The Lower Mississippi River Water Trail

Preamble

St. Louis is the River Hub of America:

St. Louis spins around and around like the hub of a giant water wheel of many water passages, the rivers flowing together and pouring over the water wheel from far-flung distances in almost every direction of the compass. Whichever way you turn, a long river is coming in from somewhere far away. The Missouri River leads westward to the Rocky Mountains. The Upper Mississippi leads north to Great North Woods. The Illinois spoke leads north-eastward to Lake Michigan. The Meramec leads southwesterly into the heart of the Ozarks.   Using a little artistic freedom, you can envision the Ohio River leading east to Appalachia. (The Ohio doesn’t come into St. Louis, but in the big picture it comes in close). All of these rivers come together and confluence along the central hub of rivers, the Middle Mississippi, and then the final and decidedly most grandiose and bellicose of all waterways, the Lower Mississippi flows grandly southward, the accumulation of all rivers in the big heart of America, the great artery of the lifeblood of this quadrant of mother earth.  

 

The journey begins with a bang. Within twenty miles on the Missouri River Confluence you will 1) paddle on three major rivers 2) over (or around) the only waterfall on the big river, 3) under its most famous bridge, 4) by its most famous monument, 5) alongside its largest population center, and 6) through its most dangerous waters (until you reach Baton Rouge). You’ll pass by everything so quickly you could never absorb it all. Hopefully it will go smoothly. The bad news is that it is very dangerous and very demanding, and for expert paddlers only. More paddlers and motorboaters have died in this particular stretch of river than any other. The Chain of Rocks is a wild whitewater feature in the middle of the big city, and has claimed the lives of more than one unprepared paddler. The good news is that you will enjoy a ten mile stretch with no towboats or commercial traffic, with public parks and lots of incredible views of the big city and its architectural wonders and industrial sprawls.

 

Also, to your benefit, a legendary guide appropriately nicknamed “Big Muddy” and a river company known as Big Muddy Adventures is there to assist you if you so desire. Owner Big Muddy Mike Clark has become something of a gatekeeper at the Chain of Rocks for long distance expeditions coming down the Missouri and Upper Mississippi to or through St. Louis. He will give your vessel a pre-Coast Guard inspection, and will provide valuable assistance as to what you will need from here on downstream, and what you should leave behind. If he takes a liking to you he might accompany you over the waterfall. Otherwise, you would do well to hire him for the service, or expert advice as to where and when to run.
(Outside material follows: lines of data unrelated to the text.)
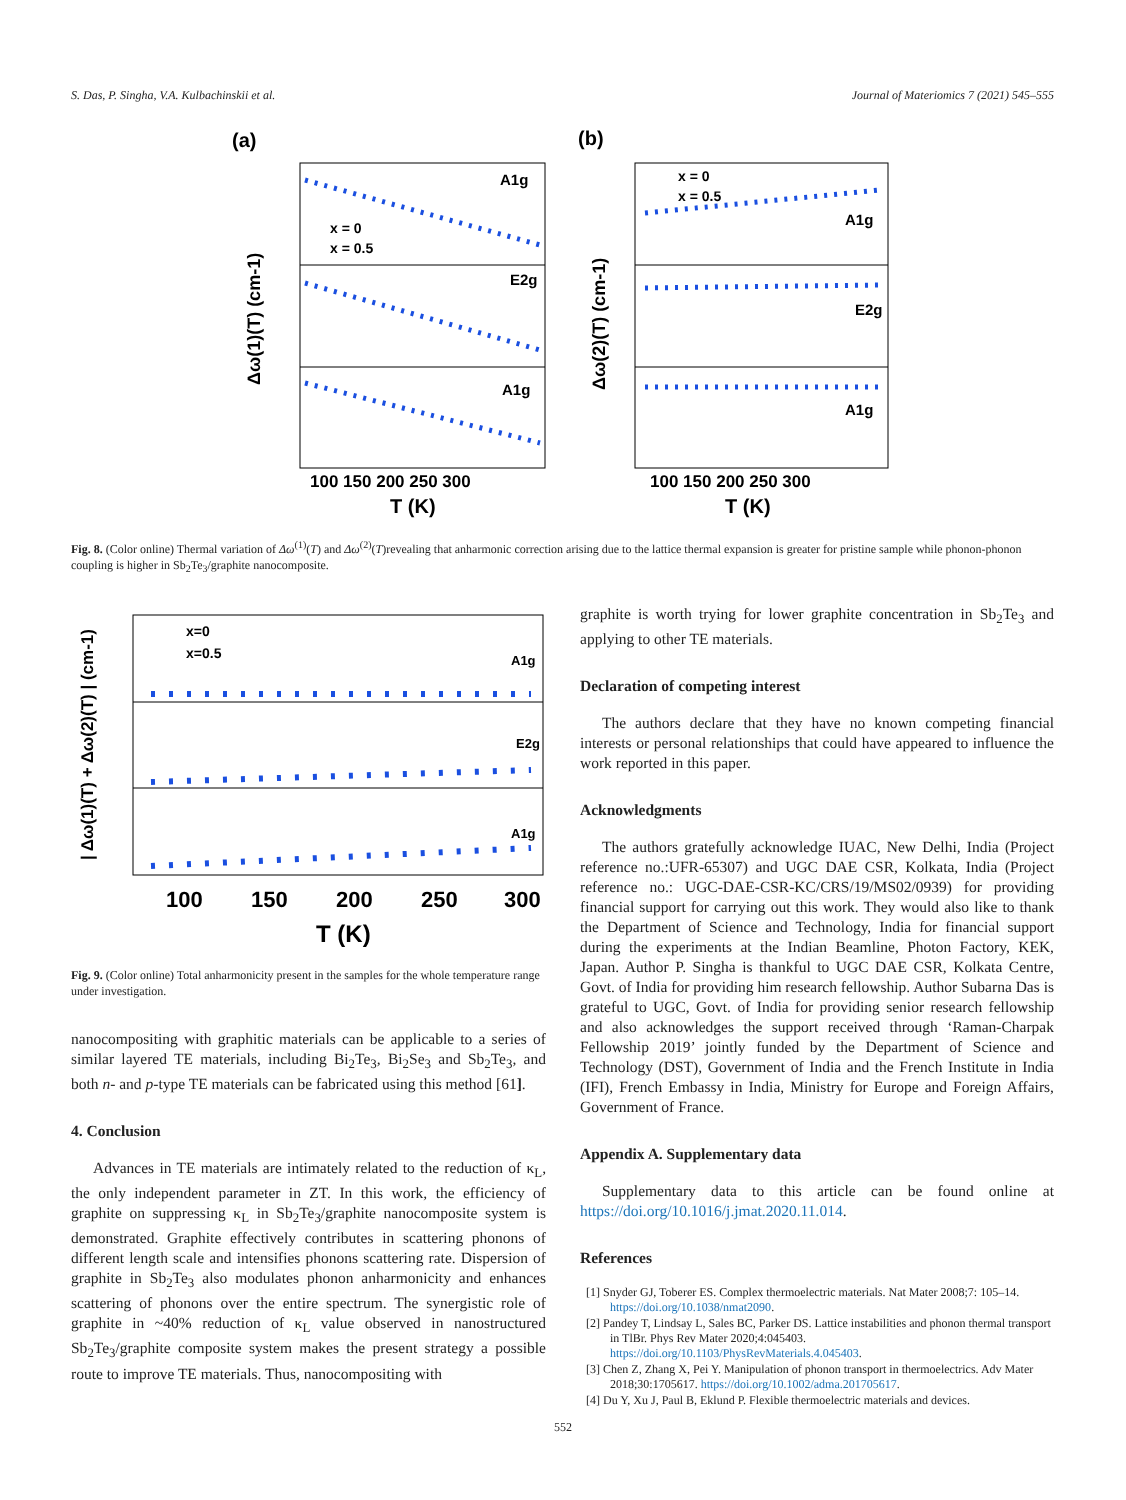S. Das, P. Singha, V.A. Kulbachinskii et al. Journal of Materiomics 7 (2021) 545–555
(a)
(b)
A1g
E2g
A1g
x = 0
x = 0.5
x = 0
x = 0.5
A1g
E2g
A1g
100 150 200 250 300
T (K)
100 150 200 250 300
T (K)
Δω(1)(T) (cm-1)
Δω(2)(T) (cm-1)
Fig. 8. (Color online) Thermal variation of Δω<sup>(1)</sup>(T) and Δω<sup>(2)</sup>(T)revealing that anharmonic correction arising due to the lattice thermal expansion is greater for pristine sample while phonon-phonon coupling is higher in Sb<sub>2</sub>Te<sub>3</sub>/graphite nanocomposite.
x=0
x=0.5
A1g
E2g
A1g
100
150
200
250
300
T (K)
| Δω(1)(T) + Δω(2)(T) | (cm-1)
Fig. 9. (Color online) Total anharmonicity present in the samples for the whole temperature range under investigation.
nanocompositing with graphitic materials can be applicable to a series of similar layered TE materials, including Bi<sub>2</sub>Te<sub>3</sub>, Bi<sub>2</sub>Se<sub>3</sub> and Sb<sub>2</sub>Te<sub>3</sub>, and both n- and p-type TE materials can be fabricated using this method [61].
4. Conclusion
Advances in TE materials are intimately related to the reduction of κ<sub>L</sub>, the only independent parameter in ZT. In this work, the efficiency of graphite on suppressing κ<sub>L</sub> in Sb<sub>2</sub>Te<sub>3</sub>/graphite nanocomposite system is demonstrated. Graphite effectively contributes in scattering phonons of different length scale and intensifies phonons scattering rate. Dispersion of graphite in Sb<sub>2</sub>Te<sub>3</sub> also modulates phonon anharmonicity and enhances scattering of phonons over the entire spectrum. The synergistic role of graphite in ~40% reduction of κ<sub>L</sub> value observed in nanostructured Sb<sub>2</sub>Te<sub>3</sub>/graphite composite system makes the present strategy a possible route to improve TE materials. Thus, nanocompositing with
graphite is worth trying for lower graphite concentration in Sb<sub>2</sub>Te<sub>3</sub> and applying to other TE materials.
Declaration of competing interest
The authors declare that they have no known competing financial interests or personal relationships that could have appeared to influence the work reported in this paper.
Acknowledgments
The authors gratefully acknowledge IUAC, New Delhi, India (Project reference no.:UFR-65307) and UGC DAE CSR, Kolkata, India (Project reference no.: UGC-DAE-CSR-KC/CRS/19/MS02/0939) for providing financial support for carrying out this work. They would also like to thank the Department of Science and Technology, India for financial support during the experiments at the Indian Beamline, Photon Factory, KEK, Japan. Author P. Singha is thankful to UGC DAE CSR, Kolkata Centre, Govt. of India for providing him research fellowship. Author Subarna Das is grateful to UGC, Govt. of India for providing senior research fellowship and also acknowledges the support received through ‘Raman-Charpak Fellowship 2019’ jointly funded by the Department of Science and Technology (DST), Government of India and the French Institute in India (IFI), French Embassy in India, Ministry for Europe and Foreign Affairs, Government of France.
Appendix A. Supplementary data
Supplementary data to this article can be found online at https://doi.org/10.1016/j.jmat.2020.11.014.
References
[1] Snyder GJ, Toberer ES. Complex thermoelectric materials. Nat Mater 2008;7: 105–14. https://doi.org/10.1038/nmat2090.
[2] Pandey T, Lindsay L, Sales BC, Parker DS. Lattice instabilities and phonon thermal transport in TlBr. Phys Rev Mater 2020;4:045403. https://doi.org/10.1103/PhysRevMaterials.4.045403.
[3] Chen Z, Zhang X, Pei Y. Manipulation of phonon transport in thermoelectrics. Adv Mater 2018;30:1705617. https://doi.org/10.1002/adma.201705617.
[4] Du Y, Xu J, Paul B, Eklund P. Flexible thermoelectric materials and devices.
552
He can also supply you with whatever you need or are missing from the list of essentials for the journey downstream including everything from bailers to sponges to neoprene boots, ropes, paddles, and even a canoe.

 

Imagine paddling the last five miles of the Upper Mississippi (this connects you to the Great North Woods Minnesota through the heartland of America to the Great North Woods, Babe the Blue Ox and Paul Bunyan Country) past the confluence of the “Big Muddy” Missouri River this connects you to the Rocky Mountains of Idaho and Montana, the Continental Divide (as Lewis & Clark so famously pioneered). Several of the Missouri drainages reach into the Great Plains of Canada (Alberta and Saskatchewan) . The Illinois spoke leads to Lake Michigan. Chicago and hence the North Atlantic by canals to the Great Lakes and the St. Lawrence Seaway). Not far downstream the Ohio River comes in from the east draining the rain drenched Appalachians, with side branches reaching up to Nashville (the Cumberland) and Chattanooga (the Tennessee).

 

So buckle tight your pfd, check your knots on your bow and stern lines, adjust your VHF Marine Radio to channel 13, strap your maps down to your vessel in a waterproof viewer, get a firm grip on your paddle and strike out down the greatest waterway in America starting from its greatest inland port.